Masyarakat Pulau Kabaena tak lagi bisa mengandalkan hasil laut dan perkebunan. Hasil penelusuran Satya Bumi menemukan, kualitas panen petani menurun karena kebun mereka tidak lagi produktif akibat debu pertambangan. Di sisi lain, tangkapan nelayan juga semakin sulit karena air laut tercemar. Akibatnya, nelayan harus melaut lebih jauh, membutuhkan solar lebih banyak, dengan hasil tangkapan yang tetap sedikit.
“Namun kini kondisinya jauh berbeda, sekali melaut nelayan hanya mampu menangkap 1 hingga 3 ekor gurita, atau sekitar 1 hingga 2 kilogram, itu pun harus menempuh jarak yang lebih jauh. Harga jual pun sangat bergantung pada kualitas dan ukuran, berkisar antara Rp20.000 hingga Rp50.000 per kilogram,” terang Bahar, nelayan gurita dari suku Bajau.
Hak atas Lingkungan Hidup yang Baik
Industri nikel di Kabaena membawa dampak negatif bagi masyarakat setempat. Satya Bumi mengambil sampel urin Suku Bajau di Desa Baliara, hasilnya ditemukan banyak kandungan logam berat di dalam tubuh mereka. Kandungan logam berat ini akan berdampak akumulatif dan memicu berbagai penyakit di kemudian hari.

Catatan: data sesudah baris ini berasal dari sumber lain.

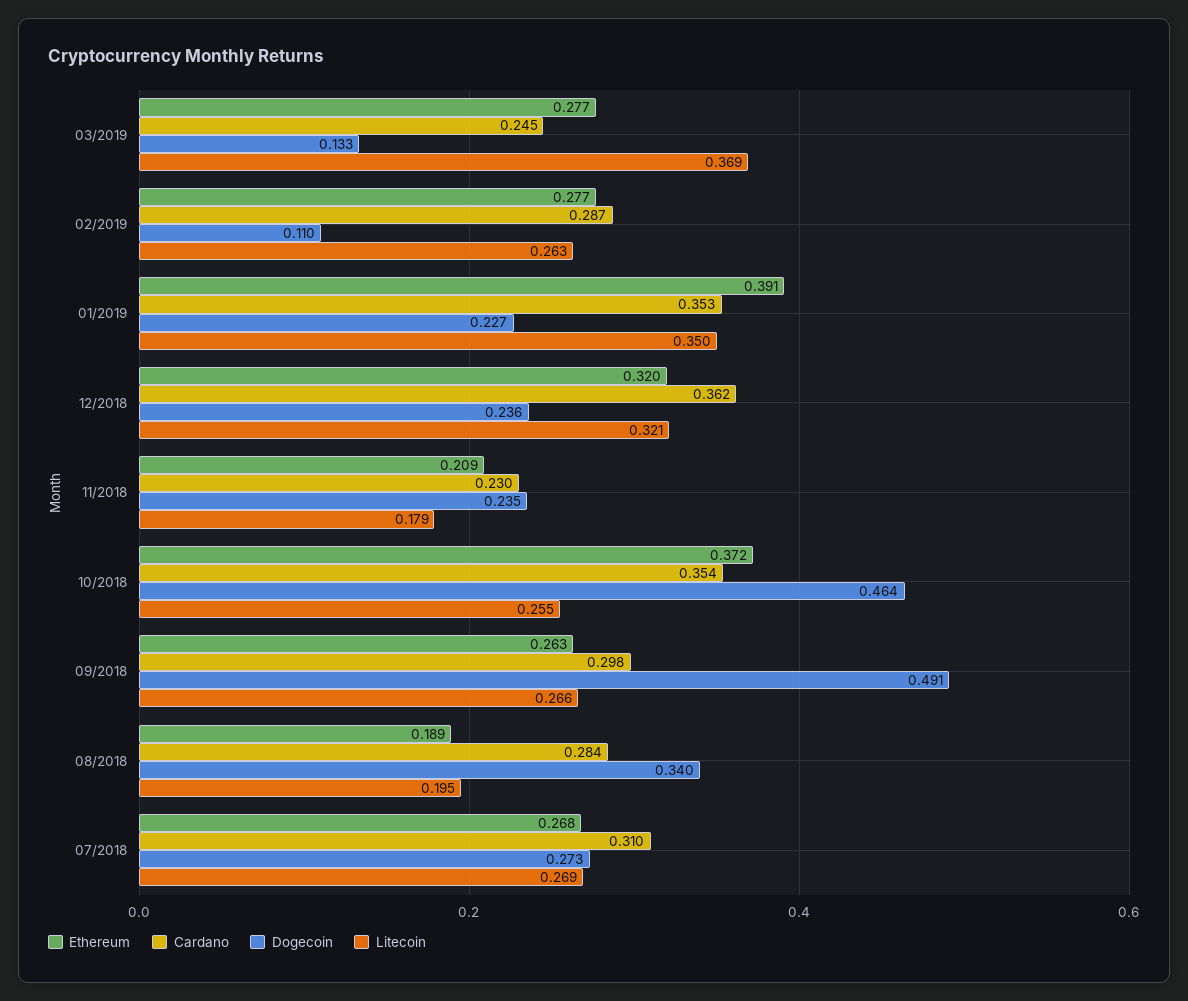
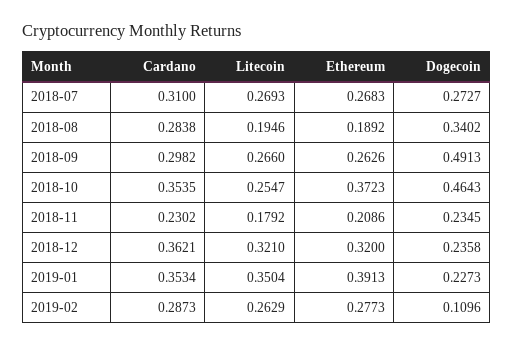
  {
    "Ethereum": {
-     "03/2019": 0.277,
      "02/2019": 0.2773,
      "01/2019": 0.3913,
      "12/2018": 0.32,
      "11/2018": 0.2086,
      "10/2018": 0.3723,
      "09/2018": 0.2626,
      "08/2018": 0.1892,
      "07/2018": 0.2683
    },
    "Cardano": {
-     "03/2019": 0.245,
      "02/2019": 0.2873,
      "01/2019": 0.3534,
      "12/2018": 0.3621,
      "11/2018": 0.2302,
      "10/2018": 0.3535,
      "09/2018": 0.2982,
      "08/2018": 0.2838,
      "07/2018": 0.31
    },
    "Dogecoin": {
-     "03/2019": 0.133,
      "02/2019": 0.1096,
      "01/2019": 0.2273,
      "12/2018": 0.2358,
      "11/2018": 0.2345,
      "10/2018": 0.4643,
      "09/2018": 0.4913,
      "08/2018": 0.3402,
      "07/2018": 0.2727
    },
    "Litecoin": {
-     "03/2019": 0.369,
      "02/2019": 0.2629,
      "01/2019": 0.3504,
      "12/2018": 0.321,
      "11/2018": 0.1792,
      "10/2018": 0.2547,
      "09/2018": 0.266,
      "08/2018": 0.1946,
      "07/2018": 0.2693
    }
  }

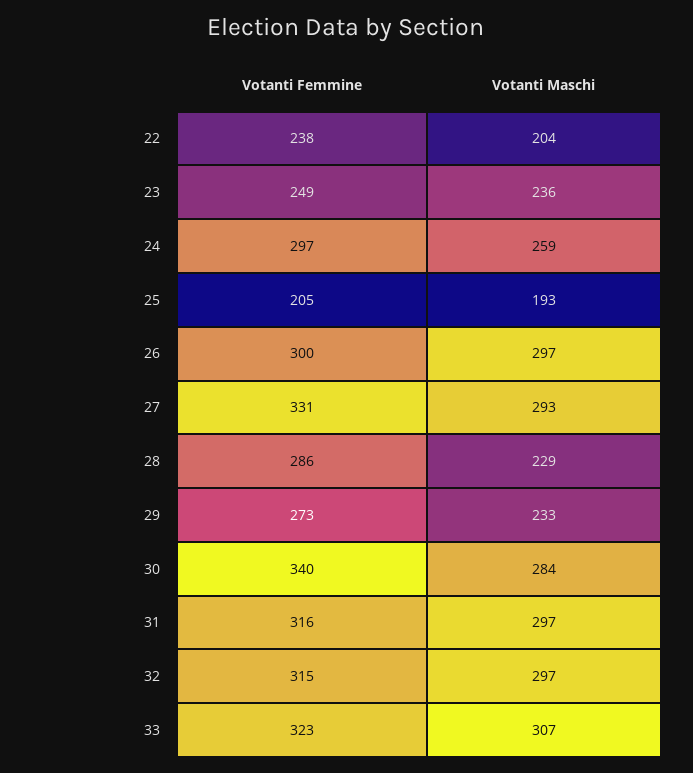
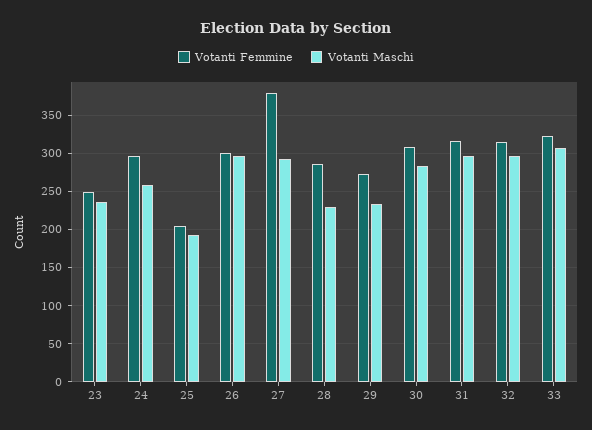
  {
    "Votanti Femmine": {
-     "22": 238,
      "23": 249,
      "24": 297,
      "25": 205,
      "26": 300,
-     "27": 331,
+     "27": 380,
      "28": 286,
      "29": 273,
-     "30": 340,
+     "30": 310,
      "31": 316,
      "32": 315,
      "33": 323
    },
    "Votanti Maschi": {
-     "22": 204,
      "23": 236,
      "24": 259,
      "25": 193,
      "26": 297,
      "27": 293,
      "28": 229,
      "29": 233,
      "30": 284,
      "31": 297,
      "32": 297,
      "33": 307
    }
  }

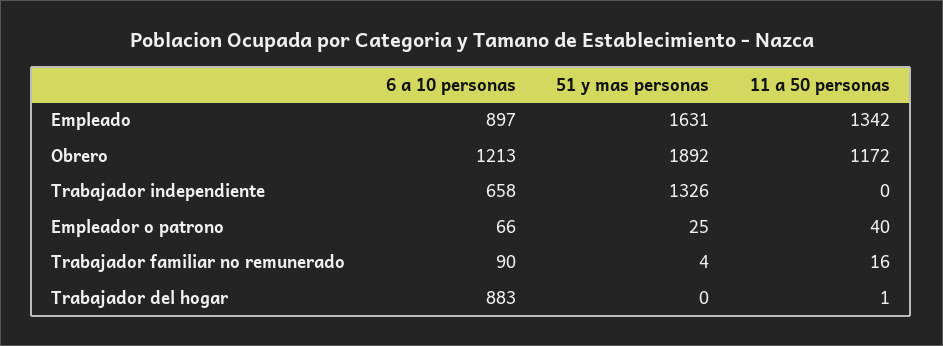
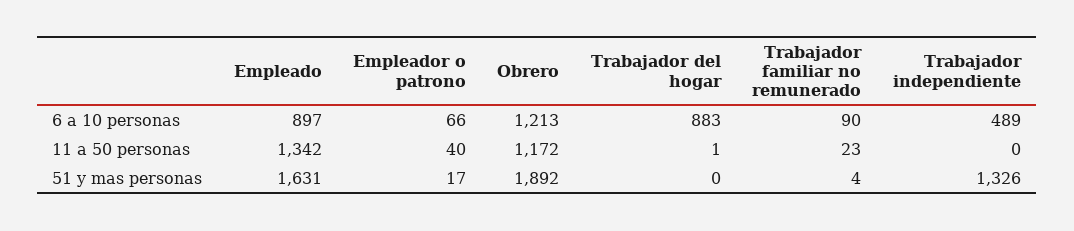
  {
    "6 a 10 personas": {
      "Empleado": 897,
      "Obrero": 1213,
-     "Trabajador independiente": 658,
+     "Trabajador independiente": 489,
      "Empleador o patrono": 66,
      "Trabajador familiar no remunerado": 90,
      "Trabajador del hogar": 883
    },
    "51 y mas personas": {
      "Empleado": 1631,
      "Obrero": 1892,
      "Trabajador independiente": 1326,
-     "Empleador o patrono": 25,
+     "Empleador o patrono": 17,
      "Trabajador familiar no remunerado": 4,
      "Trabajador del hogar": 0
    },
    "11 a 50 personas": {
      "Empleado": 1342,
      "Obrero": 1172,
      "Trabajador independiente": 0,
      "Empleador o patrono": 40,
-     "Trabajador familiar no remunerado": 16,
+     "Trabajador familiar no remunerado": 23,
      "Trabajador del hogar": 1
    }
  }

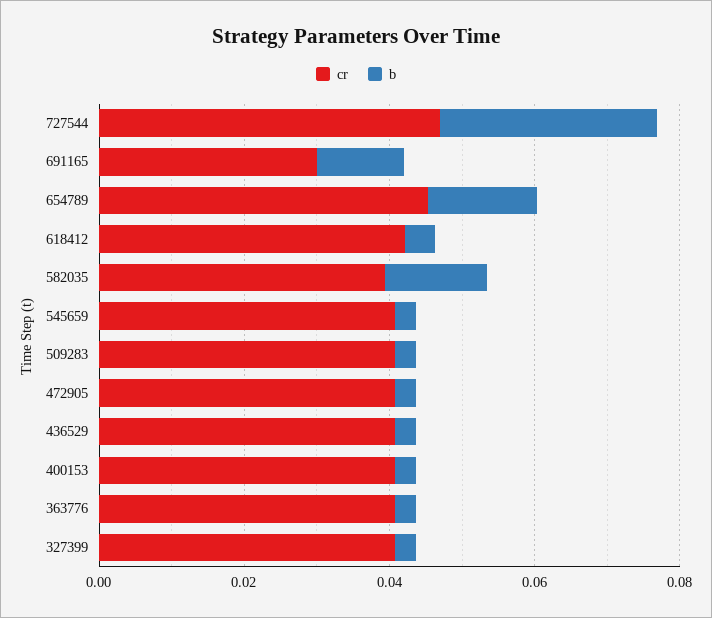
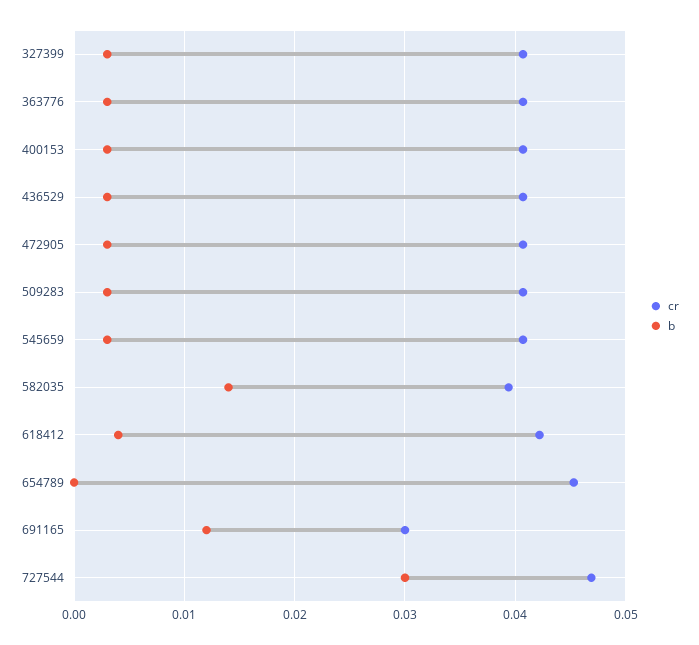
  {
    "cr": {
      "727544": 0.047,
      "691165": 0.03,
      "654789": 0.045,
      "618412": 0.042,
      "582035": 0.039,
      "545659": 0.041,
      "509283": 0.041,
      "472905": 0.041,
      "436529": 0.041,
      "400153": 0.041,
      "363776": 0.041,
      "327399": 0.041
    },
    "b": {
      "727544": 0.03,
      "691165": 0.012,
-     "654789": 0.015,
+     "654789": 0,
      "618412": 0.004,
      "582035": 0.014,
      "545659": 0.003,
      "509283": 0.003,
      "472905": 0.003,
      "436529": 0.003,
      "400153": 0.003,
      "363776": 0.003,
      "327399": 0.003
    }
  }

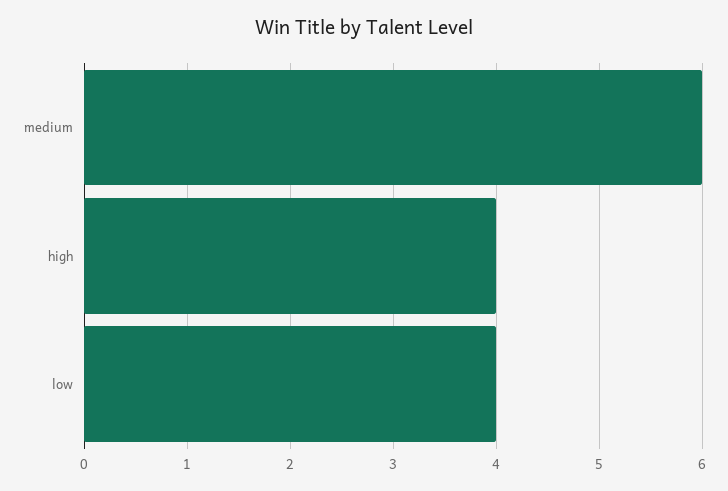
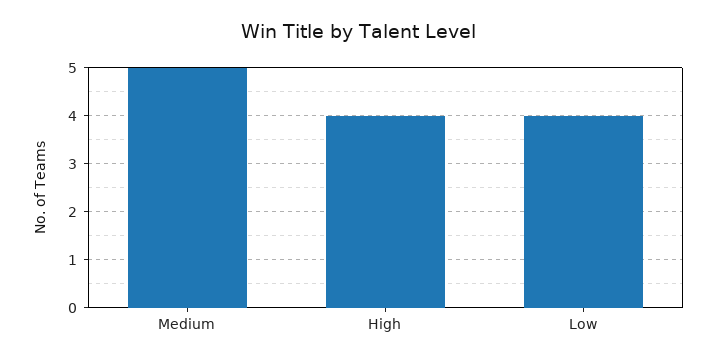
  {
-   "medium": 6,
+   "medium": 5,
    "high": 4,
    "low": 4
  }

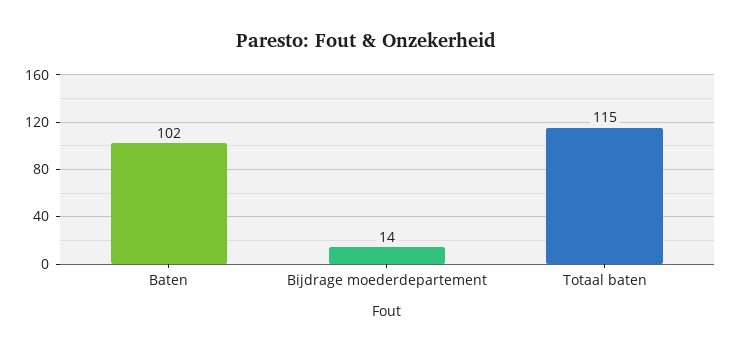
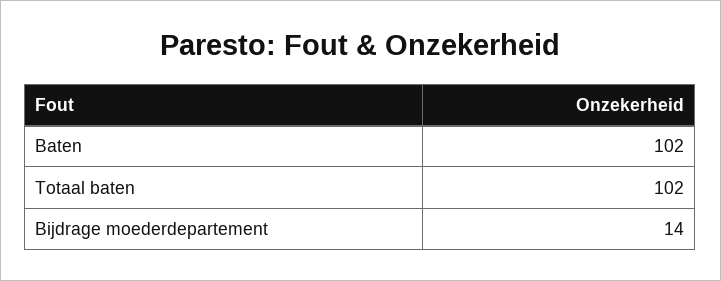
  {
    "Baten": 102,
    "Bijdrage moederdepartement": 14,
-   "Totaal baten": 115
+   "Totaal baten": 102
  }

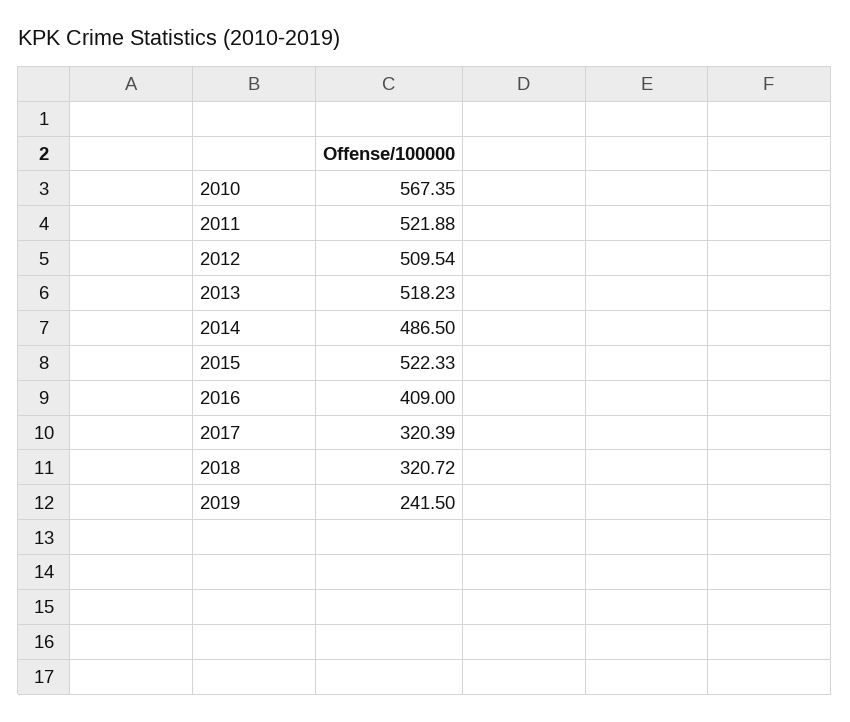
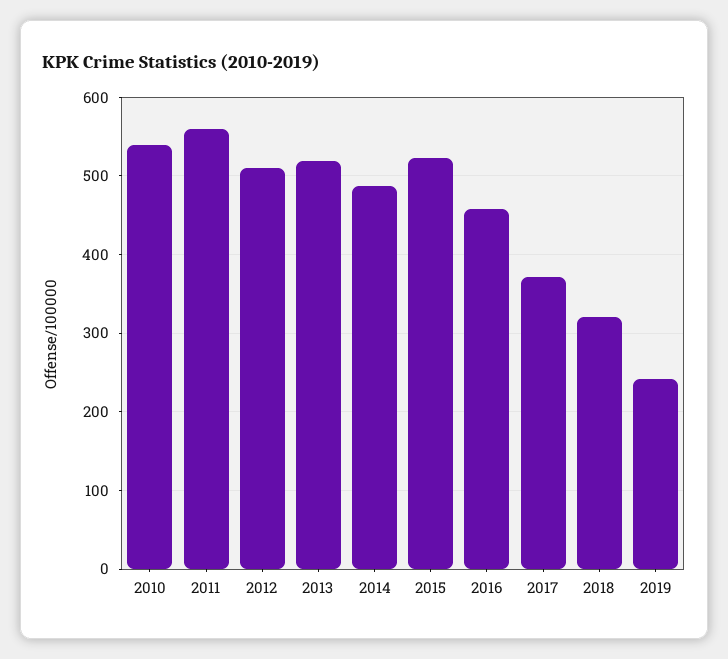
  {
-   "2010": 567.35,
+   "2010": 540,
-   "2011": 521.88,
+   "2011": 560,
    "2012": 509.54,
    "2013": 518.23,
    "2014": 486.5,
    "2015": 522.33,
-   "2016": 409,
+   "2016": 460,
-   "2017": 320.39,
+   "2017": 370,
    "2018": 320.72,
    "2019": 241.5
  }

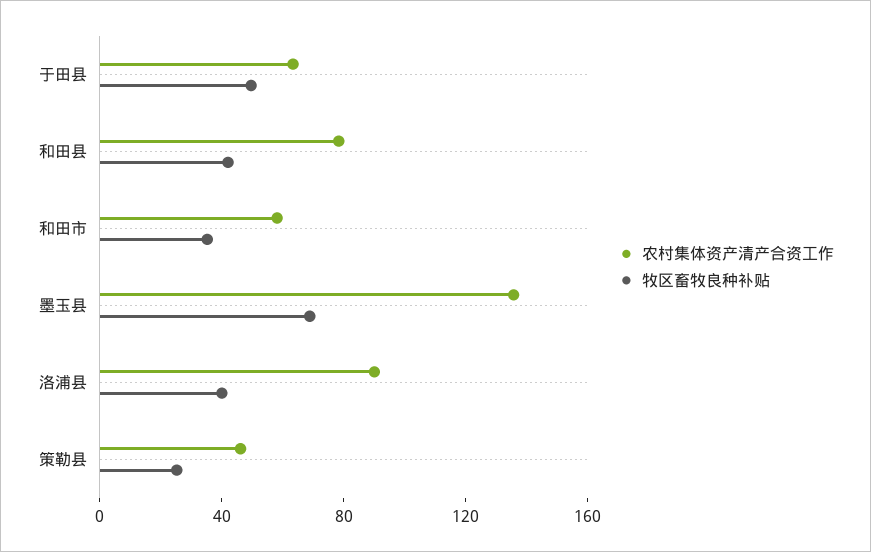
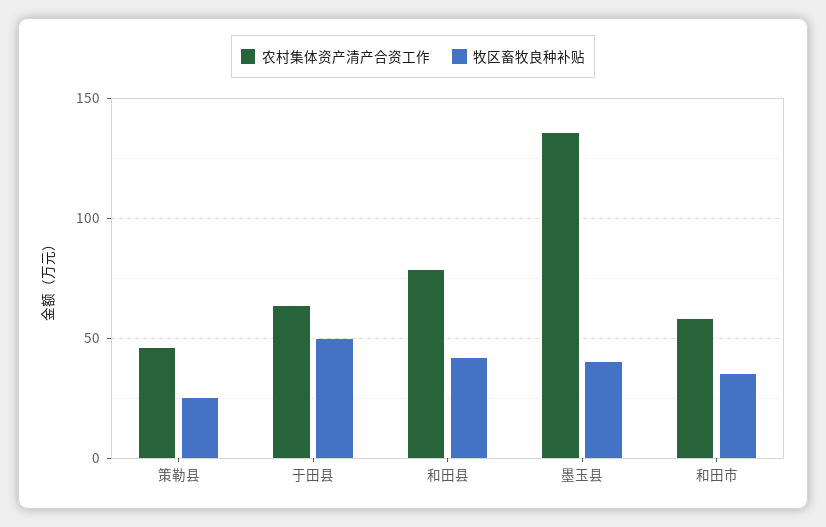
  {
    "农村集体资产清产合资工作": {
      "于田县": 65,
      "和田县": 80,
      "和田市": 60,
      "墨玉县": 135,
-     "洛浦县": 90,
      "策勒县": 45
    },
    "牧区畜牧良种补贴": {
      "于田县": 50,
      "和田县": 40,
      "和田市": 35,
-     "墨玉县": 70,
+     "墨玉县": 40,
-     "洛浦县": 40,
      "策勒县": 25
    }
  }

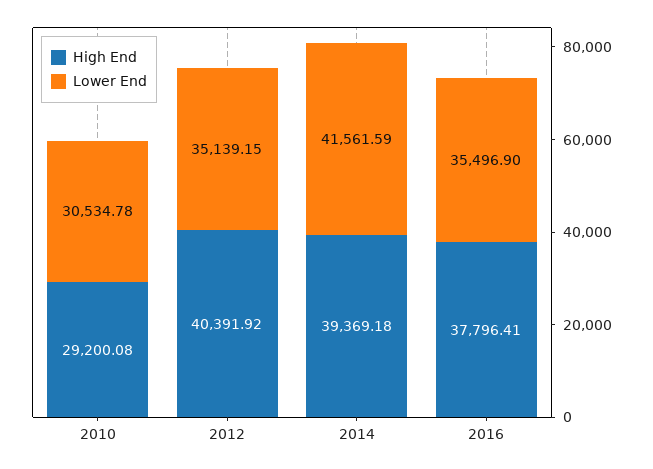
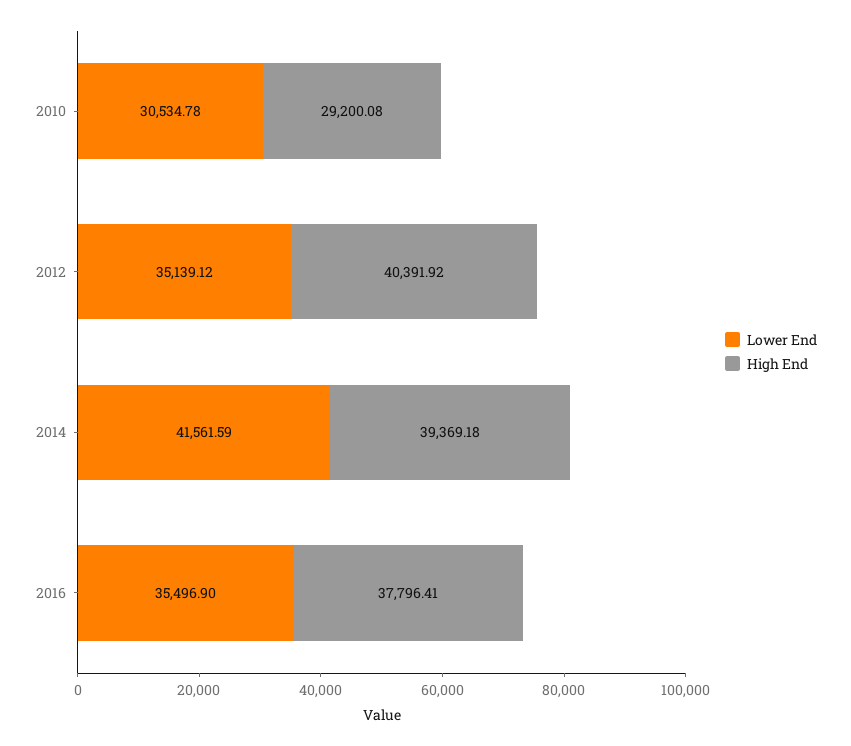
  {
    "High End": {
      "2010": 29200.08,
      "2012": 40391.92,
      "2014": 39369.18,
      "2016": 37796.41
    },
    "Lower End": {
      "2010": 30534.78,
-     "2012": 35139.15,
+     "2012": 35139.12,
      "2014": 41561.59,
      "2016": 35496.9
    }
  }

Masyarakat kehilangan hak untuk hidup layak. Padahal, semuanya telah diatur dalam Pasal 28H UUD 1945 yang berbunyi, “Setiap orang berhak hidup sejahtera lahir dan batin, bertempat tinggal, dan mendapatkan lingkungan hidup yang baik dan sehat serta berhak memperoleh pelayanan kesehatan”. Artinya, negara hukum ini gagal untuk dapat hadir melindungi dan memenuhi hak rakyatnya berkaitan dengan perusahaan tambang yang hidup bersisian dengan masyarakat Kabaena.
Selain kandungan logam berat, wawancara Satya Bumi dengan 62 masyarakat desa kajian (Liwulompona, Kokoe, Talaga Besar, dan Wulu) menemukan ada 43,5% responden mengalami dampak kesehatan, seperti gangguan pernapasan dan penyakit kulit. Masyarakat yang hidup di dekat pertambangan mengeluhkan gangguan pernapasan akibat aktivitas pertambangan yang tidak jauh dari wilayah permukimannya. Sedangkan bagi masyarakat pesisir laut mengeluhkan adanya perubahan warna air laut dan gatal-gatal akibat kontak fisik dengan air laut saat panen rumput laut.
Transisi energi yang tidak berkeadilan justru memberi permasalahan baru bagi masyarakat Kabaena. Kerusakan ekosistem di Kabaena akan mengganggu dinamika kehidupan hingga menghilangkan mata pencaharian masyarakat. Kini, Kabaena sudah mengalami guncangan terhadap keseimbangan ekosistemnya, dan pemerintah perlu mencabut semua izin tambang yang ada. Berbagai ulasan dan rekomendasi untuk perbaikan Pulau Kabaena dapat ditemukan di laporan Satya Bumi.